Question

What are (a) the x component and (b) the y component of a vector in the xy plane if its direction is 259° counterclockwise from the positive direction of the x axis and its magnitude is 5.4 m?

Answer 1

(a) -1.030m

(b) -5.301m

Step-by-step explanation:

Given a vector F in the xy plane, of magnitude F and in a direction θ counterclockwise from the positive direction of the x-axis;

The x-component (
`F_(X)`) of vector F is given by;

`F_(X)` = F cos θ ---------------------(i)

And;

The y-component (
`F_(Y)`) of vector F is given by;

`F_(Y)` = F sin θ -----------------------(ii)

Now to the question;

Let the vector be A

Therefore;

The magnitude of vector A is A = 5.4m

The direction θ of A counterclockwise from the positive direction of the x-axis = 259°

(a) The x-component (
`A_(X)`) of the vector A is therefore given by;

`A_(X)` = A cos θ ------------------------(iii)

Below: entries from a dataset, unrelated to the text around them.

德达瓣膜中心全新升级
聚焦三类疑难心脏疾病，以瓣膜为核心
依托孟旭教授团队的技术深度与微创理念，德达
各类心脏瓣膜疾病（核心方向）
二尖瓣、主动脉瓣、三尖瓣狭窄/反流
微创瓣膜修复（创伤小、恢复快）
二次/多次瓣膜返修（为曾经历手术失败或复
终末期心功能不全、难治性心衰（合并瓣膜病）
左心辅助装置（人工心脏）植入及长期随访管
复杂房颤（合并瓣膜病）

Substitute the values of θ and A into equation (iii) as follows;

`A_(X)` = 5.4 cos 259°

`A_(X)` = 5.4 x (-0.1908)

`A_(X)` = -1.030

Therefore, the x-component of the vector is -1.030m

(b) The y-component (
`A_(Y)`) of the vector A is therefore given by;

`A_(Y)` = A sin θ ------------------------(iv)

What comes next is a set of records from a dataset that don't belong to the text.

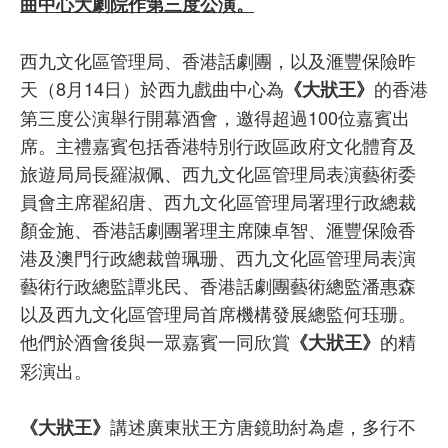
曲中心大劇院作第三度公演。
西九文化區管理局、香港話劇團，以及滙豐保險昨
天（8月14日）於西九戲曲中心為
的香港
《大狀王》
第三度公演舉行開幕酒會，邀得超過100位嘉賓出
席。主禮嘉賓包括香港特別行政區政府文化體育及
旅遊局局長羅淑佩、西九文化區管理局表演藝術委
員會主席翟紹唐、西九文化區管理局署理行政總裁
顏金施、香港話劇團署理主席陳卓智、滙豐保險香
港及澳門行政總裁曾珮珊、西九文化區管理局表演
藝術行政總監譚兆民、香港話劇團藝術總監潘惠森
以及西九文化區管理局首席機構發展總監何珏珊。
他們於酒會後與一眾嘉賓一同欣賞
的精
《大狀王》
彩演出。
講述廣東狀王方唐鏡助紂為虐，多行不
《大狀王》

Substitute the values of θ and A into equation (iv) as follows;

`A_(Y)` = 5.4 sin 259°

`A_(Y)` = 5.4 x (-0.9816)

`A_(Y)` = -5.301m

Therefore, the y-component of the vector is -5.301m

Answer 2

|Ax| =1.03 m (directed towards negative x-axis)

|Ay|= 5.30 (directed towards negative y-axis)

Step-by-step explanation:

Let A is a vector = 5.4 m

θ = 259°

to Find Ax, Ay

Sol:

according the condition it lies in 3rd quadrant

we know that Horizontal Component Ax = A cos θ

Ax = 5.4 Cos 259°

Ax = - 1.03 m

|Ax| =1.03 m (directed towards negative x-axis)

Now Ay = A sin θ

Ay = 5.4 Sin 259°

Ay = -5.30

|Ay|= 5.30 (directed towards negative y-axis)